We can now reverse the argument. Starting with Newton's formula, we write it in the form [2], with: g(x) = x - f(x)/f'(x) Note that (at least, if f'(x) is not zero), any solution of x = g(x) is a solution of f(x) = 0. As we have seen, this will give a convergent sequence if (but not only if) there is a neighborhood of the solution a and a positive L < 1 such that |g'(x)| < L in that neighborhood. We compute g'(x): g'(x) = 1 - ((f'(x)^2) - f(x)f"(x))/(f'(x)^2) = f(x)f"(x)/(f'(x)^2) [7] and the sequence will converge if there is a neighborhood of a such that this is between -L and +L, for some L < 1. If f' and f" are sufficiently well-behaved, there is no problem finding such a neighborhood, since, for x close to the root, f(x) will be very small.
So we don’t have a necessary condition for Newton’s method to converge, but we do have a condition under which we can be sure it will (if we start close enough): $$\left|\frac{f(x)f”(x)}{(f'(x))^2}\right|<L<1\text{ in some neighborhood}$$
Back to the original questions: cube root and arctan
How about the case that William said never converges?
The problem with the equation x^(1/3) = 0 is that we have: f(x) = x^(1/3) f'(x) = x^(-2/3)/3 f"(x) = (-2/9)x^(-5/3) g'(x) = f(x)f"(x)/f'(x)^2 = -2 and this is < -1 for all x, which means that we cannot conclude that the sequence is convergent.

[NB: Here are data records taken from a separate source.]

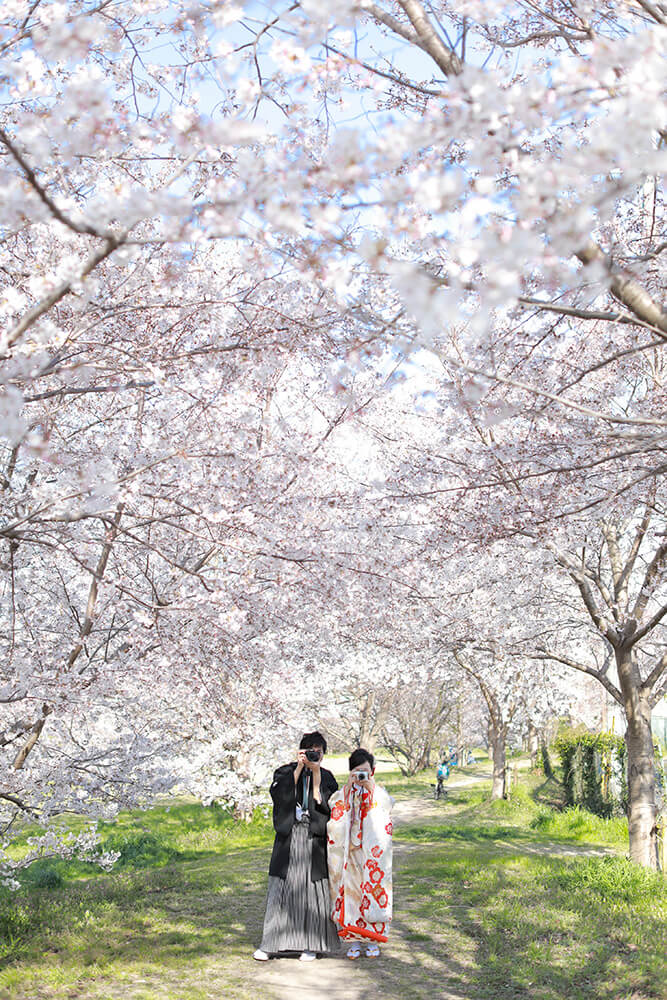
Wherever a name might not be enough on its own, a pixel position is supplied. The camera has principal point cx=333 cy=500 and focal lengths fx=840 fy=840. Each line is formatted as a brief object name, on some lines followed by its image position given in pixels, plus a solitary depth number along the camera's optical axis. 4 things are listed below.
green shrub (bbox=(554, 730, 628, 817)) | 16.73
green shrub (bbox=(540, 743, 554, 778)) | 24.94
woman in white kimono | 6.70
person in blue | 24.28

In fact, as noted before, this implies that the sequence will always be divergent, because the inequality holds for all x. Intuitively, this comes from the fact that f"(x) tends to infinity faster than f'(x)^2. We have: f"(x)/f'(x)^2 = -2x^(-1/3)

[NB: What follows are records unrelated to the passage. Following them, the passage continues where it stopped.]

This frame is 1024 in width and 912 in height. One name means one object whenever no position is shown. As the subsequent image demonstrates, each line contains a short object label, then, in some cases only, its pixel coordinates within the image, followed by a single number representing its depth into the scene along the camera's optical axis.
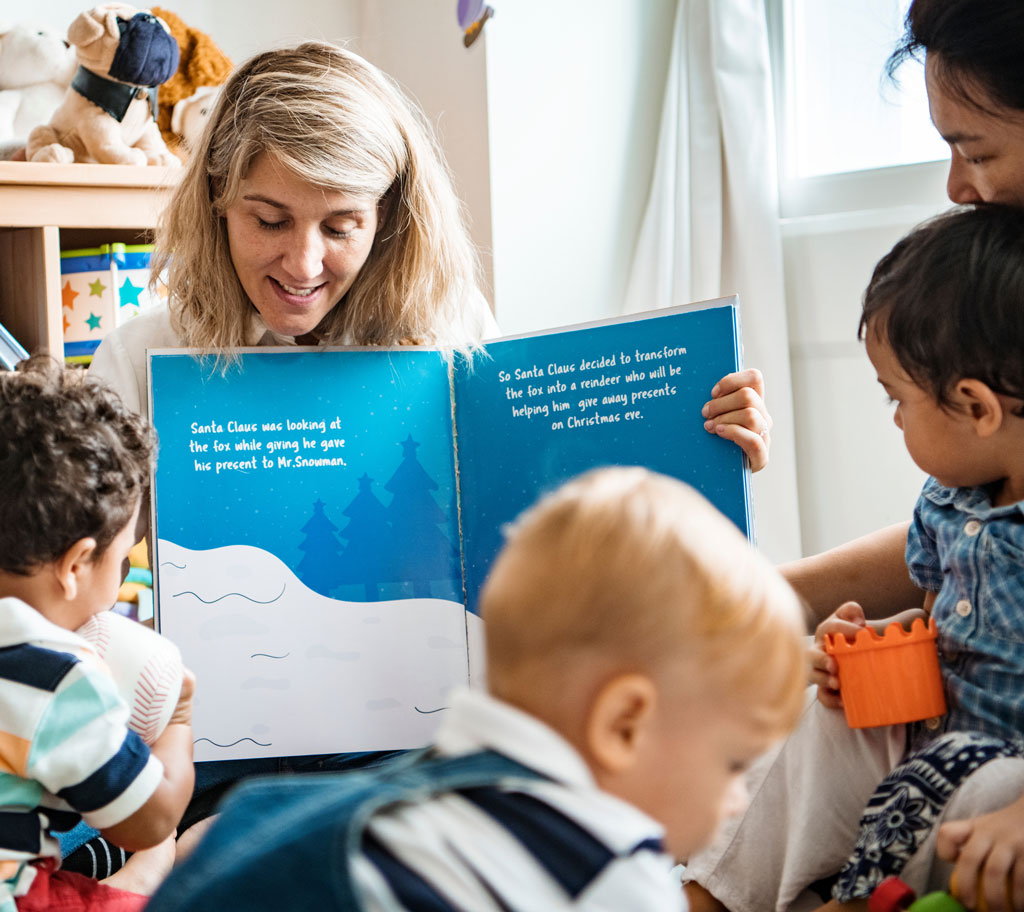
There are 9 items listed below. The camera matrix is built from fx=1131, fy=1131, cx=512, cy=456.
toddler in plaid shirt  0.93
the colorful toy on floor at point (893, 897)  0.88
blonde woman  1.33
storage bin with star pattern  1.94
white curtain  2.04
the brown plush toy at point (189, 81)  2.10
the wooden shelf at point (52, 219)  1.84
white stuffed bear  2.03
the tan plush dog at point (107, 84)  1.89
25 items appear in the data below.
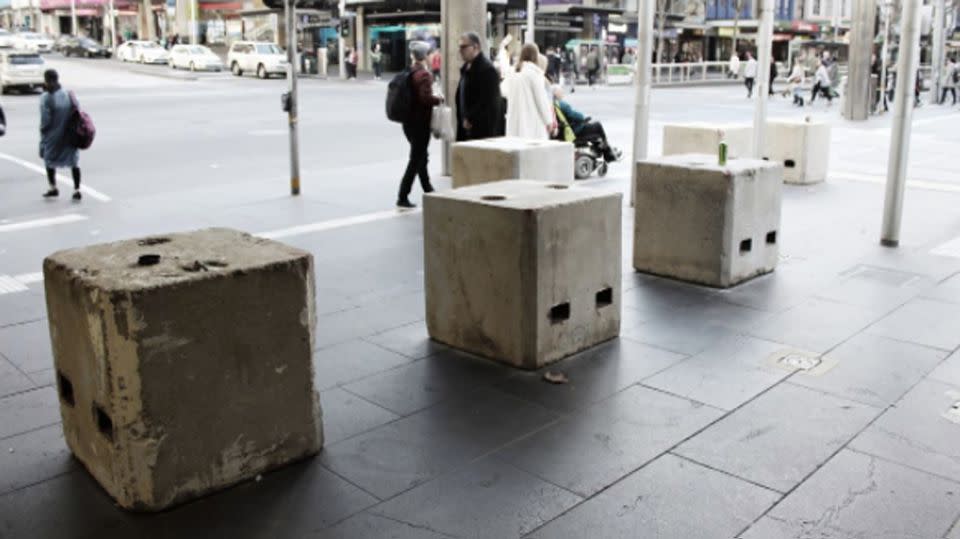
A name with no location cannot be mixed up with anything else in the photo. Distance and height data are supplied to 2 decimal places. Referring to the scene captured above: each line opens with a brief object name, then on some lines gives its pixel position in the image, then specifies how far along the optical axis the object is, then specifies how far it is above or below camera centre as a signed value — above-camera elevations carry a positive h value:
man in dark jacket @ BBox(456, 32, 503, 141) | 10.09 -0.29
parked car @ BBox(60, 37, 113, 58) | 63.78 +1.22
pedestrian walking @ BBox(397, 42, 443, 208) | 10.63 -0.49
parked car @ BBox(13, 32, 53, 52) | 54.59 +1.44
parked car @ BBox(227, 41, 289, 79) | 44.31 +0.40
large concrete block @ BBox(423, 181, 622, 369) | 5.67 -1.23
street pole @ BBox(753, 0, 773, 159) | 11.95 +0.00
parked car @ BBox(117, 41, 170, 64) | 56.28 +0.83
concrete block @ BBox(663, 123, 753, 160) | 12.61 -0.90
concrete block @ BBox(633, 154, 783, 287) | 7.54 -1.19
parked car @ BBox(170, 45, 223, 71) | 49.28 +0.47
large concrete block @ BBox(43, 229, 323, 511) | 3.88 -1.26
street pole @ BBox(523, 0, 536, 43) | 28.20 +1.49
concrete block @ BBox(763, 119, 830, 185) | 13.20 -1.09
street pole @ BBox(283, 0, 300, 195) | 11.64 -0.02
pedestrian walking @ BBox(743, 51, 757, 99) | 35.28 -0.09
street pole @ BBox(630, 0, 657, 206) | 10.92 -0.13
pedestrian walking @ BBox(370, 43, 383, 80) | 47.12 +0.21
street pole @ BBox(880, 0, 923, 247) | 9.09 -0.34
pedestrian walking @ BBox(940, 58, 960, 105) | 31.17 -0.23
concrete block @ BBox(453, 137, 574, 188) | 9.51 -0.92
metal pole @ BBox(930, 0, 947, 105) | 31.25 +0.46
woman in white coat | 11.27 -0.38
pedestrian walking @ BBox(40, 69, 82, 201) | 11.82 -0.80
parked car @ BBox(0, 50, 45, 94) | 31.73 -0.14
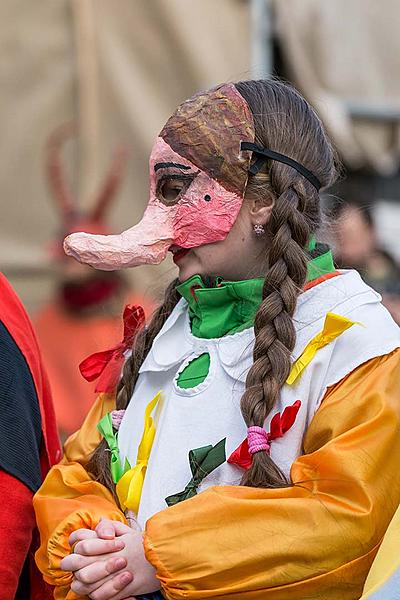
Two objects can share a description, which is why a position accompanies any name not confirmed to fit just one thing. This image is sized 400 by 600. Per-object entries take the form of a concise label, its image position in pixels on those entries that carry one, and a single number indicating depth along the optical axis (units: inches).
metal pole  477.0
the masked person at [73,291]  444.2
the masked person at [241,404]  155.0
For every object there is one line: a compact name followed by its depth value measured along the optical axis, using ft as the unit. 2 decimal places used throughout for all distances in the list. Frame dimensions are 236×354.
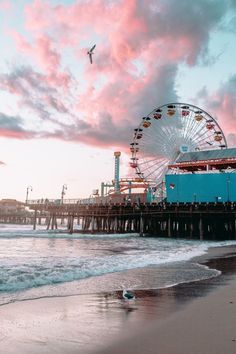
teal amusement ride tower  265.15
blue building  146.10
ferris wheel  182.33
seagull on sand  24.39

Here is how iteration for the cube root fails to converge, starting from 0.2:
Since \(\displaystyle g(x)=x-\frac{\sqrt[3]{x}}{\frac{1}{3}x^{-2/3}}=-2x\) as shown, it is never in the “good region”.

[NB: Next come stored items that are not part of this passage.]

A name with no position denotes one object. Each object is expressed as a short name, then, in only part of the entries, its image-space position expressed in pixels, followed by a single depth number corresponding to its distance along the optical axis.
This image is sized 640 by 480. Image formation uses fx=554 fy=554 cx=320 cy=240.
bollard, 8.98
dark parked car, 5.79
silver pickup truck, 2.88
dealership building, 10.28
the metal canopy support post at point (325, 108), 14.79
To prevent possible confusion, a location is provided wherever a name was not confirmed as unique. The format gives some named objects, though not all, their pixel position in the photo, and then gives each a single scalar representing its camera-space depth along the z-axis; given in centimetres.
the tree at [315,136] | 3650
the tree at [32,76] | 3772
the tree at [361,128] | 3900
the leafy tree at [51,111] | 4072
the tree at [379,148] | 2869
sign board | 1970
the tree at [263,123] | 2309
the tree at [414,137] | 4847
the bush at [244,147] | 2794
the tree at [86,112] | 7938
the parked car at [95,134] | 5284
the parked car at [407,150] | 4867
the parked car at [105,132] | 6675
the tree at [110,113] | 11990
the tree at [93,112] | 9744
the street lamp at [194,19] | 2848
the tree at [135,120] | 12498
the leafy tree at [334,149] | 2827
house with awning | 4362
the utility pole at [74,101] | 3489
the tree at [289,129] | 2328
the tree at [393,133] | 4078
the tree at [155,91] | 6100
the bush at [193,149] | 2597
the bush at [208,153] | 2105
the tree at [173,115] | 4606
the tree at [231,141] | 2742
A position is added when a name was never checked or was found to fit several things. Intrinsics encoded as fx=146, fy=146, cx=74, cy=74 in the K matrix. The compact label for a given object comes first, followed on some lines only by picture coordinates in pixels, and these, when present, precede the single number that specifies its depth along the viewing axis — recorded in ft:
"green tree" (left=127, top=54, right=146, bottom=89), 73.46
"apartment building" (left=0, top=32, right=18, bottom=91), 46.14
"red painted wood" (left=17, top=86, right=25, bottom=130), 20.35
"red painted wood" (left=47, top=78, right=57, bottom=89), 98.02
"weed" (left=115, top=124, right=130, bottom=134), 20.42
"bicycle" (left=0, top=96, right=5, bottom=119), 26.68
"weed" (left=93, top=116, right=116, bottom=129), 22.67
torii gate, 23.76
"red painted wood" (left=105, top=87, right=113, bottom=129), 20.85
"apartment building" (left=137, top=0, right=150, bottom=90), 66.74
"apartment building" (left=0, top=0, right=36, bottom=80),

Now let’s look at the first equation William asked about, \(\arctan(x)=0\). The formula for Newton’s method is $$g(x)=x-\frac{f(x)}{f'(x)}=x-\frac{\arctan(x)}{\frac{1}{1+x^2}}=x-(1+x^2)\arctan(x),$$ so $$x_{n+1}=x_n-(1+x_n^2)\arctan(x_n)$$
Here is the graph of g, showing how the iteration converges, starting at 1.33:
We can see that the curve leaves the “good region” at \(x\approx1.39175\), supporting William’s observation that Newton’s method converges “within about 1.39″.
Where is our condition true for this function? Given that \(f(x)=\arctan(x)\), $$f'(x)=\frac{1}{1+x^2}\\f”(x)=\frac{-2x}{(1+x^2)^2}\\\left|\frac{f(x)f”(x)}{(f'(x))^2}\right|=\left|\frac{\arctan(x)(-2x)(1+x^2)^2}{(1+x^2)^2}\right|=\left|2x\arctan(x)\right|$$ This turns out to be less than 1 when \(|x|<0.76538\), approximately.
This is not the same as the point where our g leaves the “good region”; rather, it’s where our g has a slope of -1. This interval \(|x|<0.76538\) is a subset of the interval where the process will converge. As has been repeatedly emphasized, it is not a necessary condition. The important thing is that there is some interval where Newton’s method converges.
On the positive side, there are cases where such an approach can lead to exceptionally fast convergence. See, for example: An Iterative Method of Calculating Pi http://mathforum.org/library/drmath/view/65244.html
There, Doctor Jacques shows how you can very rapidly compute pi by iterating \(g(x)=x+\sin(x)\) starting with a rough estimate of 3, getting nine decimal places of accuracy after only two steps. This works faster that Newton.